Earlier this year, Reddit reached an agreement with Google and OpenAI, allowing them to gain access to real-time content from Reddit’s data API to train their AI (artificial intelligence) models.
This latest move from Huffman is an attempt to end free data scraping on the popular platform, control how its data is used, and ensure its responsible use.
“Without these agreements, we don’t have any say or knowledge of how our data is displayed and what it’s used for, which has put us in a position now of blocking folks who haven’t been willing to come to terms with how we’d like our data to be used or not used,” Huffman said in an interview with The Verge.
He added, “Microsoft, Anthropic, and Perplexity for refusing to negotiate, saying it has been “a real pain in the ass to block these companies.
“We can no longer be completely open because we have to be very considerate of where our data ends up and what it’s used for. Any crawler that we don’t have a formal agreement with, we’re now blocking.”

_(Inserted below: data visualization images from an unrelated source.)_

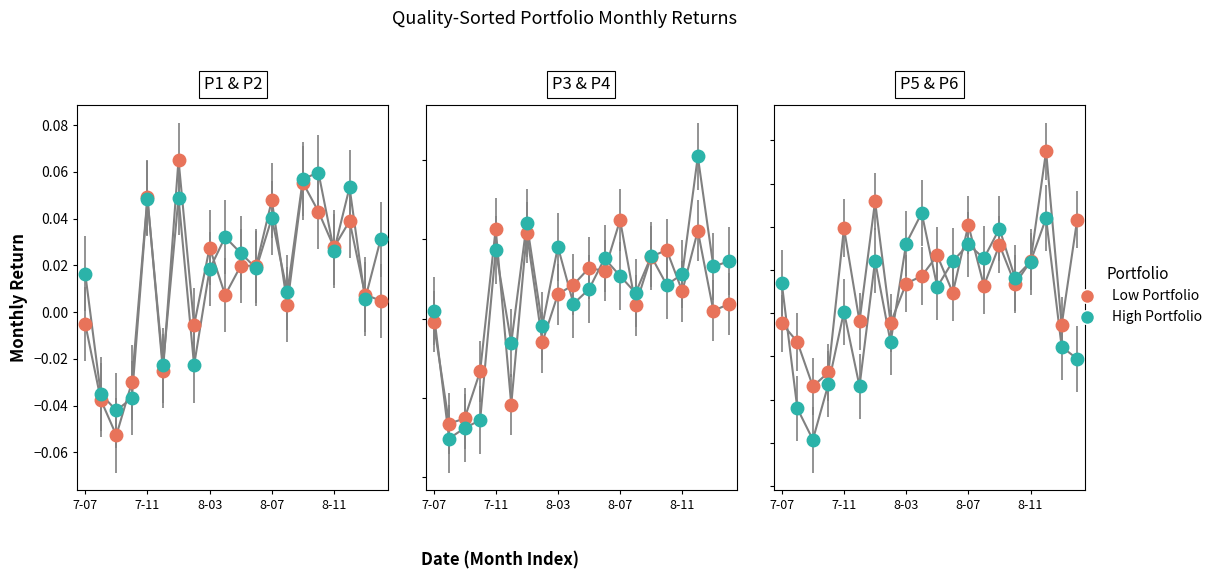

What is the total value across all series at 6?

0.1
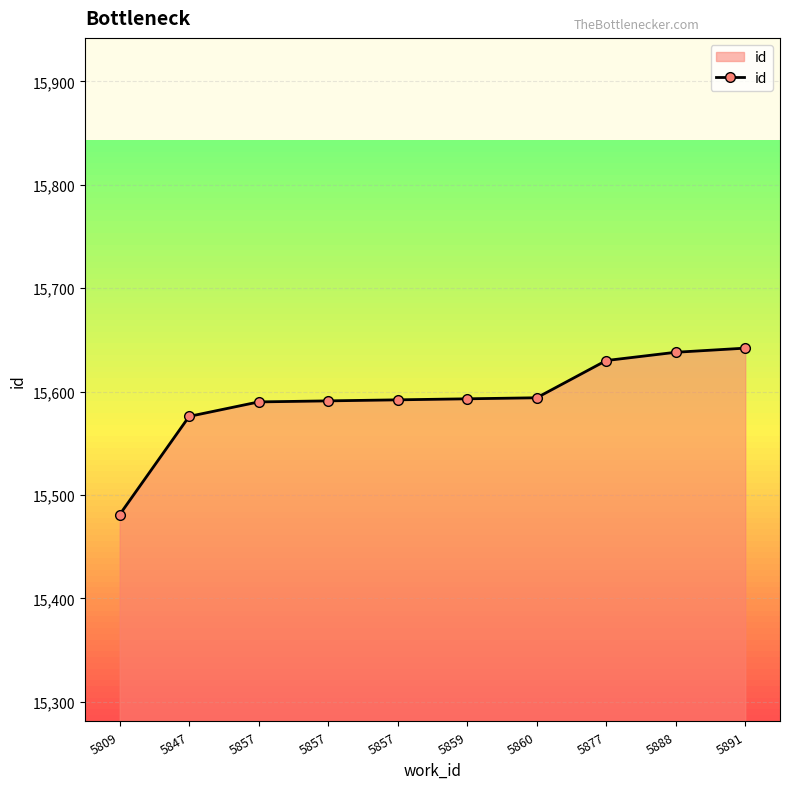

Does the chart have visible grid lines?

Yes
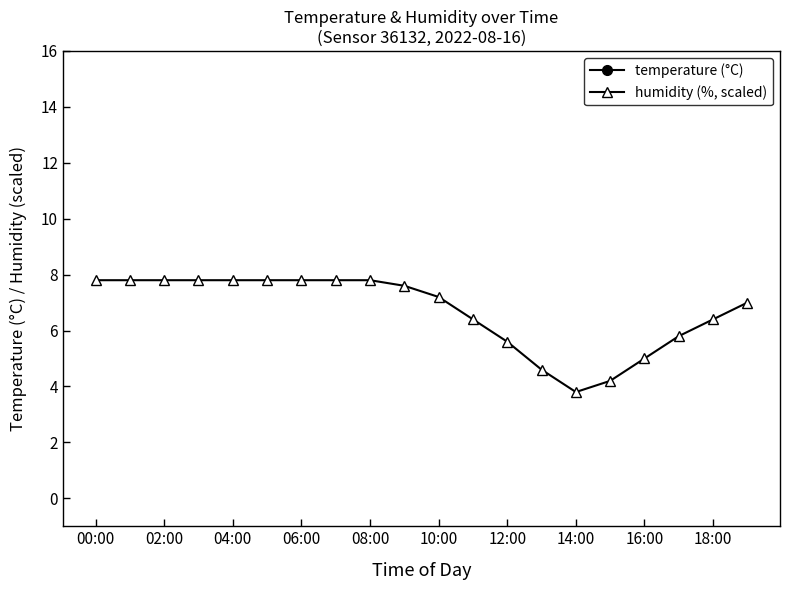

How many values in the temperature (°C) series are below 19?

10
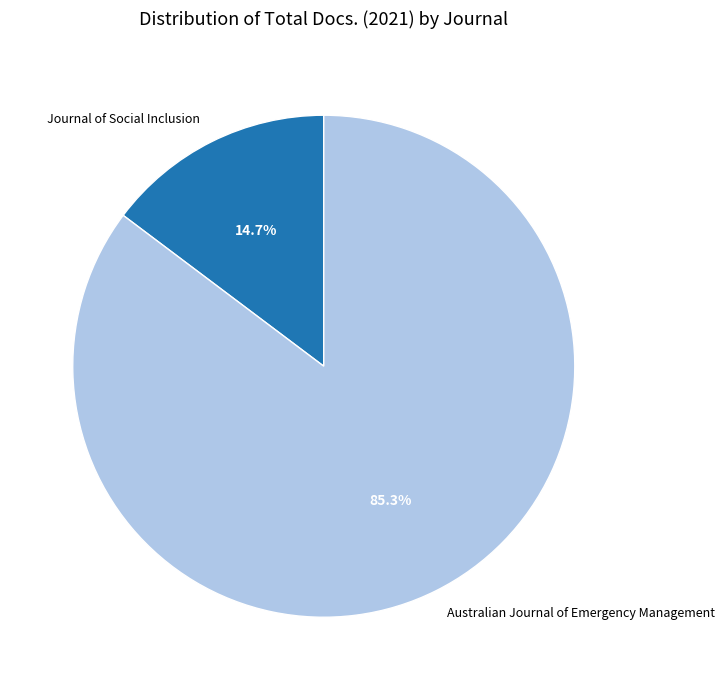

Is there any slice that represents more than half of the pie?

Yes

In June 2024, Reddit implemented some blocks by updating its Robots Exclusion Protocol (robots.txt), which gives high-level instructions about how the company does and doesn’t allow Reddit to be crawled by third parties on its platform without authorization.
Those who want to access its data in search results must make a licensing deal with Reddit for content of any kind, including its use in web searches. It has already prevented Microsoft’s Bing search engine from accessing any comments and posts on its platform unless there is a formal agreement, news confirmed by Microsoft’s head of search Jordi Ribas on X.
While Reddit and Microsoft attempted to make a deal, their negotiations ended without agreement. A spokesperson from Reddit also said, “Anyone accessing Reddit content must abide by our policies, including those in place to protect redditors. We are selective about who we work with and trust with large-scale access to Reddit content.”
Currently, Google is the only search engine with access to Reddit content, with whom it signed a $60 million deal in February this year.
While Microsoft and Perplexity have yet to comment on The Verge’s report, Anthropic spokesperson Jennifer Martinez responded in a statement: “Reddit has been on our block list for web crawling since mid May, and we haven’t added any URLs from Reddit to our crawler since then. We respect robots.txt, the industry accepted signal for blocking web crawling.”